Add support for LLM-based transcriptions#148
Conversation
|
Thanks for the contribution. I'll review it in the next days |
|
I tested this locally and it seems very inefficient since there's 1 call to the LLM API for each subtitle entry. That could result in thousand calls (depending on the subtitle) and also you need to be very patient. In Tesseract I grouped all the subtitle entries in 1 (rarely 2) PNG images, where I sorted the subtitles based on their size to maximize how many entries I can have in a single image. That works fine with Tesseract because its result gives me back the text coordinates, so I know which subtitle entry is what on the result. Maybe it's possible to add horizontal lines and vertical lines to this image to divide this big image in blocks and send 1 image to LLM API and ask to report back in the order block, and assemble back the final transcripted subtitles |
|
The problem about that approach is that the fast OCR models (the ones you probably wanna use as a hobbyst on a local machine) are not trained to give back coordinates. GLM-OCR runs at about 200-250 tokens, taking <100ms per subtitle on my Ryzen AI MAX 395 using llama.cpp with the Vulkan backend. That is comparable to Tesseract's speeds, yet properly recognizes uppercase "i" vs lowercase "L" for example. It, however, is not possible to ask for coordinates because the 900M model simply isn't trained for that.

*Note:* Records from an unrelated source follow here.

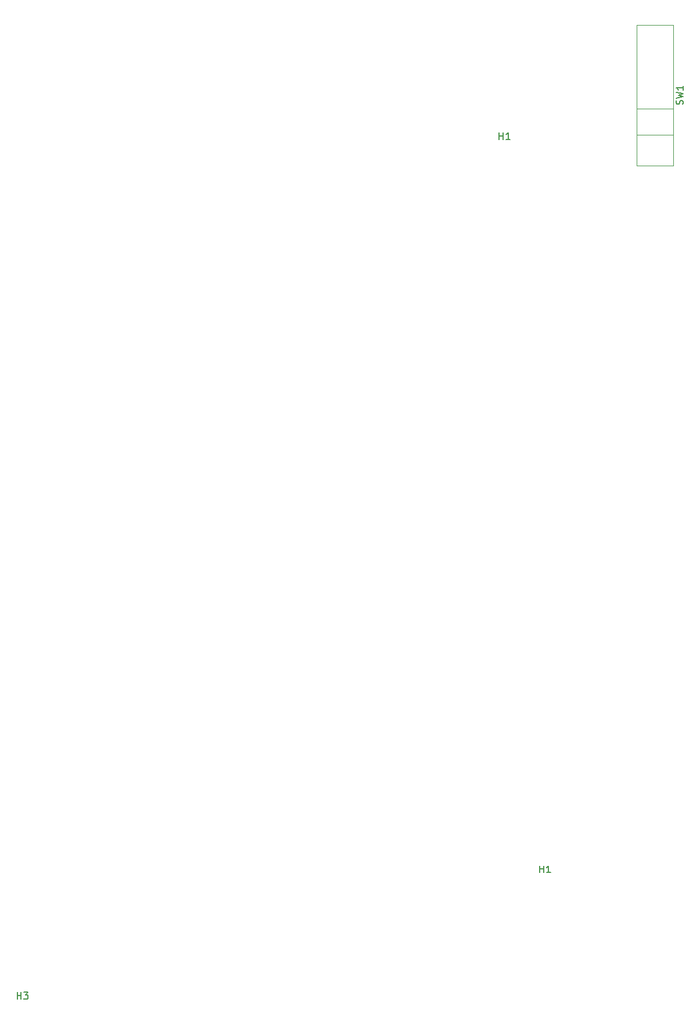
<source format=gbr>
%TF.GenerationSoftware,KiCad,Pcbnew,7.0.7-7.0.7~ubuntu22.04.1*%
%TF.CreationDate,2023-09-29T11:53:24-06:00*%
%TF.ProjectId,stepper_microscope_stage,73746570-7065-4725-9f6d-6963726f7363,9*%
%TF.SameCoordinates,Original*%
%TF.FileFunction,Legend,Top*%
%TF.FilePolarity,Positive*%
%FSLAX46Y46*%
G04 Gerber Fmt 4.6, Leading zero omitted, Abs format (unit mm)*
G04 Created by KiCad (PCBNEW 7.0.7-7.0.7~ubuntu22.04.1) date 2023-09-29 11:53:24*
%MOMM*%
%LPD*%
G01*
G04 APERTURE LIST*
%ADD10C,0.150000*%
%ADD11C,0.100000*%
G04 APERTURE END LIST*
D10*
X52988095Y-169754819D02*
X52988095Y-168754819D01*
X52988095Y-169231009D02*
X53559523Y-169231009D01*
X53559523Y-169754819D02*
X53559523Y-168754819D01*
X53940476Y-168754819D02*
X54559523Y-168754819D01*
X54559523Y-168754819D02*
X54226190Y-169135771D01*
X54226190Y-169135771D02*
X54369047Y-169135771D01*
X54369047Y-169135771D02*
X54464285Y-169183390D01*
X54464285Y-169183390D02*
X54511904Y-169231009D01*
X54511904Y-169231009D02*
X54559523Y-169326247D01*
X54559523Y-169326247D02*
X54559523Y-169564342D01*
X54559523Y-169564342D02*
X54511904Y-169659580D01*
X54511904Y-169659580D02*
X54464285Y-169707200D01*
X54464285Y-169707200D02*
X54369047Y-169754819D01*
X54369047Y-169754819D02*
X54083333Y-169754819D01*
X54083333Y-169754819D02*
X53988095Y-169707200D01*
X53988095Y-169707200D02*
X53940476Y-169659580D01*
X123238095Y-44504819D02*
X123238095Y-43504819D01*
X123238095Y-43981009D02*
X123809523Y-43981009D01*
X123809523Y-44504819D02*
X123809523Y-43504819D01*
X124809523Y-44504819D02*
X124238095Y-44504819D01*
X124523809Y-44504819D02*
X124523809Y-43504819D01*
X124523809Y-43504819D02*
X124428571Y-43647676D01*
X124428571Y-43647676D02*
X124333333Y-43742914D01*
X124333333Y-43742914D02*
X124238095Y-43790533D01*
X129138095Y-151314819D02*
X129138095Y-150314819D01*
X129138095Y-150791009D02*
X129709523Y-150791009D01*
X129709523Y-151314819D02*
X129709523Y-150314819D01*
X130709523Y-151314819D02*
X130138095Y-151314819D01*
X130423809Y-151314819D02*
X130423809Y-150314819D01*
X130423809Y-150314819D02*
X130328571Y-150457676D01*
X130328571Y-150457676D02*
X130233333Y-150552914D01*
X130233333Y-150552914D02*
X130138095Y-150600533D01*
X149999700Y-39388332D02*
X150047319Y-39245475D01*
X150047319Y-39245475D02*
X150047319Y-39007380D01*
X150047319Y-39007380D02*
X149999700Y-38912142D01*
X149999700Y-38912142D02*
X149952080Y-38864523D01*
X149952080Y-38864523D02*
X149856842Y-38816904D01*
X149856842Y-38816904D02*
X149761604Y-38816904D01*
X149761604Y-38816904D02*
X149666366Y-38864523D01*
X149666366Y-38864523D02*
X149618747Y-38912142D01*
X149618747Y-38912142D02*
X149571128Y-39007380D01*
X149571128Y-39007380D02*
X149523509Y-39197856D01*
X149523509Y-39197856D02*
X149475890Y-39293094D01*
X149475890Y-39293094D02*
X149428271Y-39340713D01*
X149428271Y-39340713D02*
X149333033Y-39388332D01*
X149333033Y-39388332D02*
X149237795Y-39388332D01*
X149237795Y-39388332D02*
X149142557Y-39340713D01*
X149142557Y-39340713D02*
X149094938Y-39293094D01*
X149094938Y-39293094D02*
X149047319Y-39197856D01*
X149047319Y-39197856D02*
X149047319Y-38959761D01*
X149047319Y-38959761D02*
X149094938Y-38816904D01*
X149047319Y-38483570D02*
X150047319Y-38245475D01*
X150047319Y-38245475D02*
X149333033Y-38054999D01*
X149333033Y-38054999D02*
X150047319Y-37864523D01*
X150047319Y-37864523D02*
X149047319Y-37626428D01*
X150047319Y-36721666D02*
X150047319Y-37293094D01*
X150047319Y-37007380D02*
X149047319Y-37007380D01*
X149047319Y-37007380D02*
X149190176Y-37102618D01*
X149190176Y-37102618D02*
X149285414Y-37197856D01*
X149285414Y-37197856D02*
X149333033Y-37293094D01*
D11*
%TO.C,SW1*%
X145905000Y-48291200D02*
X148572000Y-48291200D01*
X143238000Y-43871600D02*
X148572000Y-43871600D01*
X148572000Y-40061600D02*
X143238000Y-40061600D01*
X145905000Y-27818800D02*
X143238000Y-27818800D01*
X148572000Y-48291200D02*
X143238000Y-48291200D01*
X143238000Y-48291200D02*
X143238000Y-27818800D01*
X143238000Y-27818800D02*
X148572000Y-27818800D01*
X148572000Y-27818800D02*
X148572000Y-48291200D01*
%TD*%
M02*

</source>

More capable models that can indeed process multiple and give back coordinates such as Qwen3.6-35B-A3B-GGUF models or Gemma 4 26B A4B are an option, but those are much slower at 30-40 tokens per second with 8 bit quantisation and taking ~800ms per subtitle. Time increases linearly with the amounts of tokens to generate, so using a simpler, single page model is gonna be always faster than bundling multiple with a coordinate-producing model. |
This PR adds support for calling a OCR model using any OpenAI-compatible endpoint. I'm personally using it with GLM-OCR, which yields a fairly satisfactory result on my local machine.
The changes are fairly minimal, implementing simply a new
LlmPgsToSrtRipperclass and options for that. No new libraries are needed, using the built-inhttp.client.